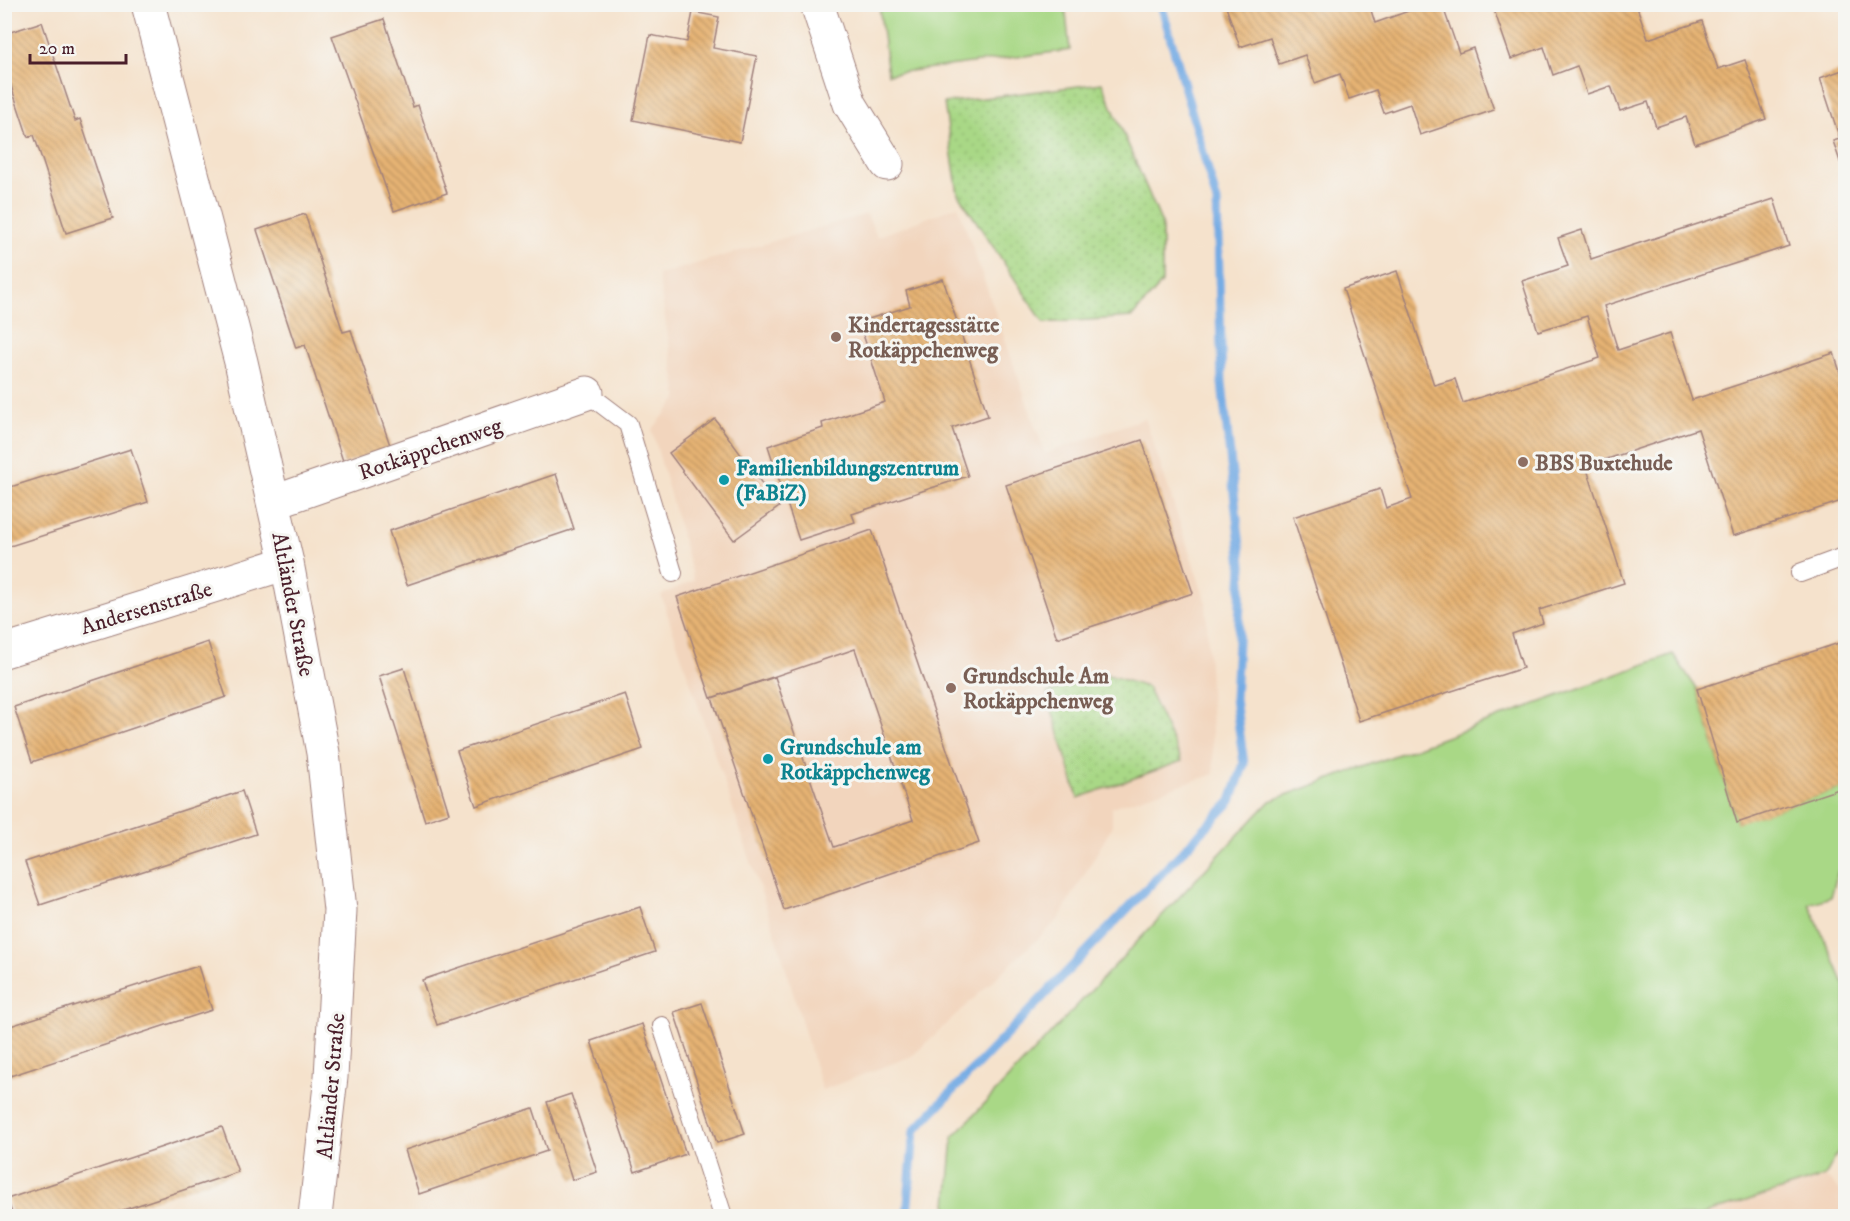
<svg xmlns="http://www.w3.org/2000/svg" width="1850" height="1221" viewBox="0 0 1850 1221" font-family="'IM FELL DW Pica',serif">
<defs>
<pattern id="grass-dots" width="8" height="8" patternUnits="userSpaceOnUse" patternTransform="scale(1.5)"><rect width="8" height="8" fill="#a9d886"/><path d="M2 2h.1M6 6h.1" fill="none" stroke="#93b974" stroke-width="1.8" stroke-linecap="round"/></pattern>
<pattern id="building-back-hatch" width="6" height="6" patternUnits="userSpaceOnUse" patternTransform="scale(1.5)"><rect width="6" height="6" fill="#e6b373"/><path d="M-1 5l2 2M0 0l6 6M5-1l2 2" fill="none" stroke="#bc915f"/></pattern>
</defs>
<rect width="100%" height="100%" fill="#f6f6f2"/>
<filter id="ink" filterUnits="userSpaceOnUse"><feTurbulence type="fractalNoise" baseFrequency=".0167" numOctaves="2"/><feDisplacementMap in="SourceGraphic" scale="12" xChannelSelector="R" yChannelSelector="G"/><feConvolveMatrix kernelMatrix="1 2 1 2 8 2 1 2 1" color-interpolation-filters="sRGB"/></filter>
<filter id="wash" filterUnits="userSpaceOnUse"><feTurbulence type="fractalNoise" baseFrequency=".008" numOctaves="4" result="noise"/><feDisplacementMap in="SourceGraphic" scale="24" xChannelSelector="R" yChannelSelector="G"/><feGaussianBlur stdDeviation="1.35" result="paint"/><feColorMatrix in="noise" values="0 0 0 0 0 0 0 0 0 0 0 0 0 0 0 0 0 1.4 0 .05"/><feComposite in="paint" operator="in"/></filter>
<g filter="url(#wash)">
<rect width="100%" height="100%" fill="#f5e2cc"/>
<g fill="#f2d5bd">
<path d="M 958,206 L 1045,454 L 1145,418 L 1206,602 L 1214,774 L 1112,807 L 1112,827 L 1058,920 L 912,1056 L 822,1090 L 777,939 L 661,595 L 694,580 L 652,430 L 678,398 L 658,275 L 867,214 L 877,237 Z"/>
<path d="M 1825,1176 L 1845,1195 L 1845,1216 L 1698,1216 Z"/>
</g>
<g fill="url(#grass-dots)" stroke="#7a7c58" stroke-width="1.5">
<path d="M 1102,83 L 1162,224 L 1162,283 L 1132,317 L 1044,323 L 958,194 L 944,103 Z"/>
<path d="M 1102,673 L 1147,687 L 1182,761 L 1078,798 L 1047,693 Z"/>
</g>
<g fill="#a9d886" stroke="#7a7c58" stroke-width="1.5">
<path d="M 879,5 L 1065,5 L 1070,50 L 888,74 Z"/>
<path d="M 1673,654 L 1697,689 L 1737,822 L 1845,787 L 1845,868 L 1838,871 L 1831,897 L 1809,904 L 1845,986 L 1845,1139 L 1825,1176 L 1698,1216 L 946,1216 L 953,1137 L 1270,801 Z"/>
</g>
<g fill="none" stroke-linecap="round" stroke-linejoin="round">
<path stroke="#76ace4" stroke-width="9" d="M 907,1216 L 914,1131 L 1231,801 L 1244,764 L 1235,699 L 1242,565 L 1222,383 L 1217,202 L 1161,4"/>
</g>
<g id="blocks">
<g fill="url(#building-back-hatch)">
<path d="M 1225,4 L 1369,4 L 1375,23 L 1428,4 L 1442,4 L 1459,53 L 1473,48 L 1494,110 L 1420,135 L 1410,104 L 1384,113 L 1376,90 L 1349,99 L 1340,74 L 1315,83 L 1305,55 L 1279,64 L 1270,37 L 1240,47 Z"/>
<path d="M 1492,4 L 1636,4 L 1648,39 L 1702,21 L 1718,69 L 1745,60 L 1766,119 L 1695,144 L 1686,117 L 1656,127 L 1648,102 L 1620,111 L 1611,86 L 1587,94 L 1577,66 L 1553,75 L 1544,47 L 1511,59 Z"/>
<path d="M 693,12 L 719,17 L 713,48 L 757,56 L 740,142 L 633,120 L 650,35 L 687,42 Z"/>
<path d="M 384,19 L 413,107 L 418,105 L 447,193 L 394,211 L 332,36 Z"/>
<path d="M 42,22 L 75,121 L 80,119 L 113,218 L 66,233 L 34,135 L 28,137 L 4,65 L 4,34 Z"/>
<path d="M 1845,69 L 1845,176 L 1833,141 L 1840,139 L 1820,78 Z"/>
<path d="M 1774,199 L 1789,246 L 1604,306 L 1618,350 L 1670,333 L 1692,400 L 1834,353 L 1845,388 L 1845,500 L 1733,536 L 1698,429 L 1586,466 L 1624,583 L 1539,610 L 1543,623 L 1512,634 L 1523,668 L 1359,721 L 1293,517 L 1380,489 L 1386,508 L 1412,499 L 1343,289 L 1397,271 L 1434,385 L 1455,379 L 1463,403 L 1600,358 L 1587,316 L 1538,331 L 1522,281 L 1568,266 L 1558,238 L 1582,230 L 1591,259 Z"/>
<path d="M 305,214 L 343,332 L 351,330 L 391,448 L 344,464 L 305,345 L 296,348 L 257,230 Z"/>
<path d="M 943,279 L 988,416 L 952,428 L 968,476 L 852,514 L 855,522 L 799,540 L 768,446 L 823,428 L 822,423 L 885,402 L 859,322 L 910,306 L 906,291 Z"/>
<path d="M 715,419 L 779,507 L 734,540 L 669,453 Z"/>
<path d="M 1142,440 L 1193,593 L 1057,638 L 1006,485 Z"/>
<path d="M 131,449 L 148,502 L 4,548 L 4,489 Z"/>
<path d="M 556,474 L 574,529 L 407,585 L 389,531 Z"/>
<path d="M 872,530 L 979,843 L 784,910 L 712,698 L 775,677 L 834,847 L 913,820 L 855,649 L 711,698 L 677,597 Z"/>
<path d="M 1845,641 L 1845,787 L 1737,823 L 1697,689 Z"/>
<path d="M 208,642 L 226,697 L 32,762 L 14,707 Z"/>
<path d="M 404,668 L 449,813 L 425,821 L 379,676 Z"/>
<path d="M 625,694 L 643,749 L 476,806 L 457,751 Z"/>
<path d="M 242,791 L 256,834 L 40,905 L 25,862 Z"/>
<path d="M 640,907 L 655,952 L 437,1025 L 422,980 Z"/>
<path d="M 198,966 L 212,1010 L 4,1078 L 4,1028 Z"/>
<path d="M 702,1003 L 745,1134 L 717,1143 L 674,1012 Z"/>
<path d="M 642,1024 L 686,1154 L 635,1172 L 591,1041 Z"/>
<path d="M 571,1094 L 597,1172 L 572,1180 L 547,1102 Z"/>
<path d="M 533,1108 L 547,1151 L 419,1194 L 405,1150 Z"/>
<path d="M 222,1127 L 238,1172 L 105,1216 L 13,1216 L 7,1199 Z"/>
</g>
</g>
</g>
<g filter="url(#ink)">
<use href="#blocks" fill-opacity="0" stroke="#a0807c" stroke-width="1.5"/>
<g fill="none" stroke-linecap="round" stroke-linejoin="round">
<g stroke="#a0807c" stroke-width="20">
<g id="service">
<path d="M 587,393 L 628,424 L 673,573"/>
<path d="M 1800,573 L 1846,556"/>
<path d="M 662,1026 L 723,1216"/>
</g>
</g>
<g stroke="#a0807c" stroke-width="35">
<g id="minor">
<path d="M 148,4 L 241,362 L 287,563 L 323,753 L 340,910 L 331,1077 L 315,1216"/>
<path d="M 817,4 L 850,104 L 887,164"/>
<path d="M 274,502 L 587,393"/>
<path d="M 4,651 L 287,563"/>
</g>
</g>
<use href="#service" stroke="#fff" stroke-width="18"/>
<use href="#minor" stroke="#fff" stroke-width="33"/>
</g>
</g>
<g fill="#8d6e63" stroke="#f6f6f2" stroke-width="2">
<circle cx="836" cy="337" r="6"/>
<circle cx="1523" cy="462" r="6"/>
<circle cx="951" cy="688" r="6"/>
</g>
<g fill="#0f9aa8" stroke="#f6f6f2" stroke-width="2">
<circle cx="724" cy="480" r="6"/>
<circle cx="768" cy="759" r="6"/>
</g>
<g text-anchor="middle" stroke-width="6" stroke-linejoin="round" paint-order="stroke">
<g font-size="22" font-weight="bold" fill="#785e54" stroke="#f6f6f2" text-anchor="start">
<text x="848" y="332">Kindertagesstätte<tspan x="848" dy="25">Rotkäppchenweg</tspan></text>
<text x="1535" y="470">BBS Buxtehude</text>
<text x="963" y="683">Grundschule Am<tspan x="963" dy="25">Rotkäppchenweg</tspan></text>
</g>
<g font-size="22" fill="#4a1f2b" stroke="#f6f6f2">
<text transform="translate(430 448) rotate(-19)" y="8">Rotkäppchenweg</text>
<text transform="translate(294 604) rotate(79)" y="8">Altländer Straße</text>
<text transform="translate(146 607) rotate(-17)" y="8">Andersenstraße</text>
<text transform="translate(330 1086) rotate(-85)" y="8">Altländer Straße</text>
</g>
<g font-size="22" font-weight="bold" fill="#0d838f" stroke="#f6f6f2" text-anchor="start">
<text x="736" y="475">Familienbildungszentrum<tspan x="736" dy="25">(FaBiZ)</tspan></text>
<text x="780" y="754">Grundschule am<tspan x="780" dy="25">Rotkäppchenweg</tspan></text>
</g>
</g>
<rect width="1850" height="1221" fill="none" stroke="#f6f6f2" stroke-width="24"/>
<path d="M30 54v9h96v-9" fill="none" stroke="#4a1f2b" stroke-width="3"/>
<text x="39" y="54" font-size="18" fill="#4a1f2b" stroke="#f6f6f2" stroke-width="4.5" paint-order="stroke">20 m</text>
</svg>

::::::::

Tally every line of the listing that holds the string "yChannelSelector", then give the number by itself.

- **Response for this exercise**:
2